I couldn't take it anymore. I burst into tears, dropping on my knees. Tears fell out of my eyes and I sobbed.
"Scarlett... will you just answer me?" Another tear.
She stopped. Another tear. She walked slowly back to me. Another tear. The sidwalk began to have a puddle, even though it was a sunny day. Another tear. I wiped my eyes. More tears.
She got back to me and offered me a tissue. I took it and said, "Thank you." She said nothing. "Will you just talk to me?" Silence again. I get up and she walks away, catching up with Emma. Goodbye, Scarlett, I think before I get up and run to the school, book in hand.
Scarlett's POV
I heard her screams. I saw her tears. I felt her pain.

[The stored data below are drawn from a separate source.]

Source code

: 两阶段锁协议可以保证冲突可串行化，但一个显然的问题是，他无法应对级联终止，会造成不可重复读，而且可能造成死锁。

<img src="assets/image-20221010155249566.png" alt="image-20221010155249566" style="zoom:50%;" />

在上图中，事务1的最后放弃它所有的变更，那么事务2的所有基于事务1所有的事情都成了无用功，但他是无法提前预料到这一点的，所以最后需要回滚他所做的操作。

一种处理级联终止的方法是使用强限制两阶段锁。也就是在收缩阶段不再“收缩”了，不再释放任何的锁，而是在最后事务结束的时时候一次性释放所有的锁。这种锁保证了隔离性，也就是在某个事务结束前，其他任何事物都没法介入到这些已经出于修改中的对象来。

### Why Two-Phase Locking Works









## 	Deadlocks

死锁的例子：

I'm a horrible friend. I'm a terrible friend. Suddenly I couldn't take it anymore when she cried. Sobbed, more like it. I helped her up, and gave her a tissue. I saw her tears puddled up n the ground. And then Emma started to talk about her.
"She betrayed us. Books? Books are so stupid. I mean, why doesn't she know that? She must be stupid too. Like, everyone knows that! She is such a nobody." I hoped that she was talking about someone else, but then she said: "Ivy Alonget is a very stupid nobody traiter and she loves books so much she could marry them. I swear it on my life, she loves books more then she loves herself."

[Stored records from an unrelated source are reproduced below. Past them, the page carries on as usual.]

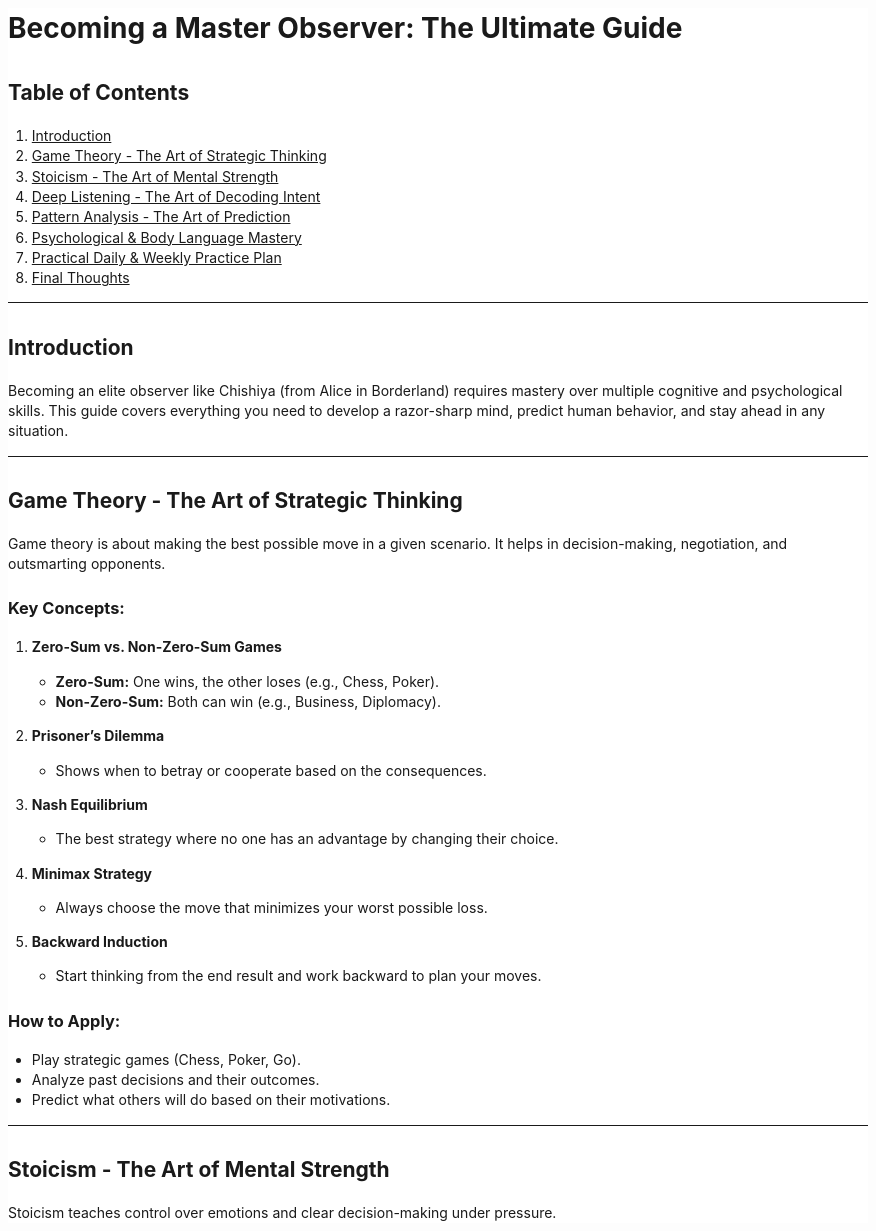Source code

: # **Becoming a Master Observer: The Ultimate Guide**

## **Table of Contents**
1. [Introduction](#introduction)
2. [Game Theory - The Art of Strategic Thinking](#game-theory)
3. [Stoicism - The Art of Mental Strength](#stoicism)
4. [Deep Listening - The Art of Decoding Intent](#deep-listening)
5. [Pattern Analysis - The Art of Prediction](#pattern-analysis)
6. [Psychological & Body Language Mastery](#psychological-body-language-mastery)
7. [Practical Daily & Weekly Practice Plan](#practice-plan)
8. [Final Thoughts](#final-thoughts)

---

## **Introduction**
Becoming an elite observer like Chishiya (from Alice in Borderland) requires mastery over multiple cognitive and psychological skills. This guide covers everything you need to develop a razor-sharp mind, predict human behavior, and stay ahead in any situation.

---

## **Game Theory - The Art of Strategic Thinking**
Game theory is about making the best possible move in a given scenario. It helps in decision-making, negotiation, and outsmarting opponents.

### **Key Concepts:**
1. **Zero-Sum vs. Non-Zero-Sum Games**
   - **Zero-Sum:** One wins, the other loses (e.g., Chess, Poker).
   - **Non-Zero-Sum:** Both can win (e.g., Business, Diplomacy).

2. **Prisoner’s Dilemma**
   - Shows when to betray or cooperate based on the consequences.

3. **Nash Equilibrium**
   - The best strategy where no one has an advantage by changing their choice.

4. **Minimax Strategy**
   - Always choose the move that minimizes your worst possible loss.

5. **Backward Induction**
   - Start thinking from the end result and work backward to plan your moves.

### **How to Apply:**
- Play strategic games (Chess, Poker, Go).
- Analyze past decisions and their outcomes.
- Predict what others will do based on their motivations.

---

## **Stoicism - The Art of Mental Strength**
Stoicism teaches control over emotions and clear decision-making under pressure.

    She does. She never loved herself. And now Emma is calling her selfish, a traiter, stupid, a nobody, and a brat.
    Emma looks in the mirror all the time, fixing her straight hair and staring at her dark brown eyes. She has pale skin, emotionless almost black eyes, and blond hair. She is always going on about how her hair is so perfect and how bright her eyes are. She cares about looks- Ivy cares about people and feelings.
    The reason why I feel so bad for her is that she just lost Emma, me, Lexie, and Ella all on the same day. I feel so bad. And now they all hate her, and I'm the only person who would help her up and give her a tissue- most would walk by, glare, and leave her there.

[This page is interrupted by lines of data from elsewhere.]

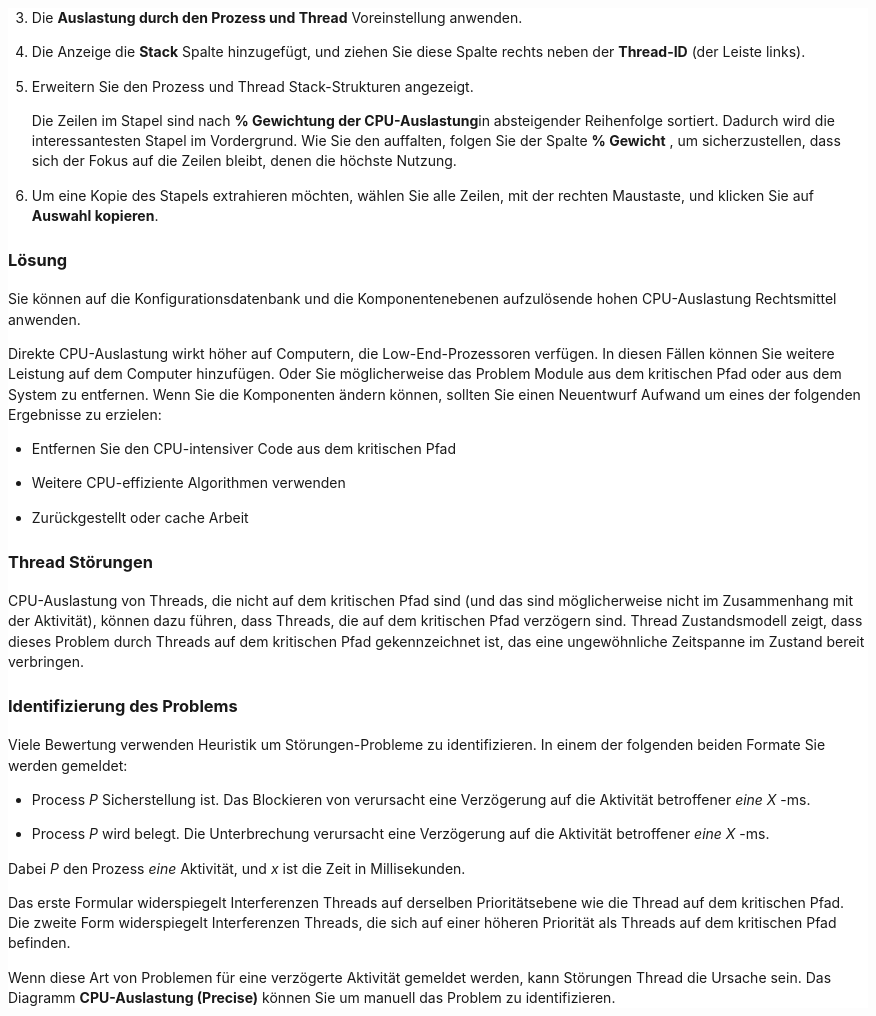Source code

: 3.  Die **Auslastung durch den Prozess und Thread** Voreinstellung anwenden.

4.  Die Anzeige die **Stack** Spalte hinzugefügt, und ziehen Sie diese Spalte rechts neben der **Thread-ID** (der Leiste links).

5.  Erweitern Sie den Prozess und Thread Stack-Strukturen angezeigt.

    Die Zeilen im Stapel sind nach **% Gewichtung der CPU-Auslastung**in absteigender Reihenfolge sortiert. Dadurch wird die interessantesten Stapel im Vordergrund. Wie Sie den auffalten, folgen Sie der Spalte **% Gewicht** , um sicherzustellen, dass sich der Fokus auf die Zeilen bleibt, denen die höchste Nutzung.

6.  Um eine Kopie des Stapels extrahieren möchten, wählen Sie alle Zeilen, mit der rechten Maustaste, und klicken Sie auf **Auswahl kopieren**.

### <a name="resolution"></a>Lösung

Sie können auf die Konfigurationsdatenbank und die Komponentenebenen aufzulösende hohen CPU-Auslastung Rechtsmittel anwenden.

Direkte CPU-Auslastung wirkt höher auf Computern, die Low-End-Prozessoren verfügen. In diesen Fällen können Sie weitere Leistung auf dem Computer hinzufügen. Oder Sie möglicherweise das Problem Module aus dem kritischen Pfad oder aus dem System zu entfernen. Wenn Sie die Komponenten ändern können, sollten Sie einen Neuentwurf Aufwand um eines der folgenden Ergebnisse zu erzielen:

-   Entfernen Sie den CPU-intensiver Code aus dem kritischen Pfad

-   Weitere CPU-effiziente Algorithmen verwenden

-   Zurückgestellt oder cache Arbeit

### <a name="thread-interference"></a>Thread Störungen

CPU-Auslastung von Threads, die nicht auf dem kritischen Pfad sind (und das sind möglicherweise nicht im Zusammenhang mit der Aktivität), können dazu führen, dass Threads, die auf dem kritischen Pfad verzögern sind. Thread Zustandsmodell zeigt, dass dieses Problem durch Threads auf dem kritischen Pfad gekennzeichnet ist, das eine ungewöhnliche Zeitspanne im Zustand bereit verbringen.

### <a name="problem-identification"></a>Identifizierung des Problems

Viele Bewertung verwenden Heuristik um Störungen-Probleme zu identifizieren. In einem der folgenden beiden Formate Sie werden gemeldet:

-   Process *P* Sicherstellung ist. Das Blockieren von verursacht eine Verzögerung auf die Aktivität betroffener *eine* *X* -ms.

-   Process *P* wird belegt. Die Unterbrechung verursacht eine Verzögerung auf die Aktivität betroffener *eine* *X* -ms.

Dabei *P* den Prozess *eine* Aktivität, und *x* ist die Zeit in Millisekunden.

Das erste Formular widerspiegelt Interferenzen Threads auf derselben Prioritätsebene wie die Thread auf dem kritischen Pfad. Die zweite Form widerspiegelt Interferenzen Threads, die sich auf einer höheren Priorität als Threads auf dem kritischen Pfad befinden.

Wenn diese Art von Problemen für eine verzögerte Aktivität gemeldet werden, kann Störungen Thread die Ursache sein. Das Diagramm **CPU-Auslastung (Precise)** können Sie um manuell das Problem zu identifizieren.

And then Emma- just ruining her life, my life, and and Ivy's life. It hurts me to think Ivy is sad because a stupid person like me is pretending I don't like her- Stupid, me. I should feel not as bad, but right now my ears hurt and I have a headache from Emma ramping about Ivy and how RUDE she supposedly is to Emma. I can kill Emma right now, but I don't. If I do, Ivy will never like me again. She'll never speak to me again, and I'll never get to tell her that this was all Emma. Not me.
But this is my fault. I told her to go in the direction she wants to go in, and now her friends don't like her. This is all my fault.
But the one thing that burns me is that I went away from her, and she just wanted me.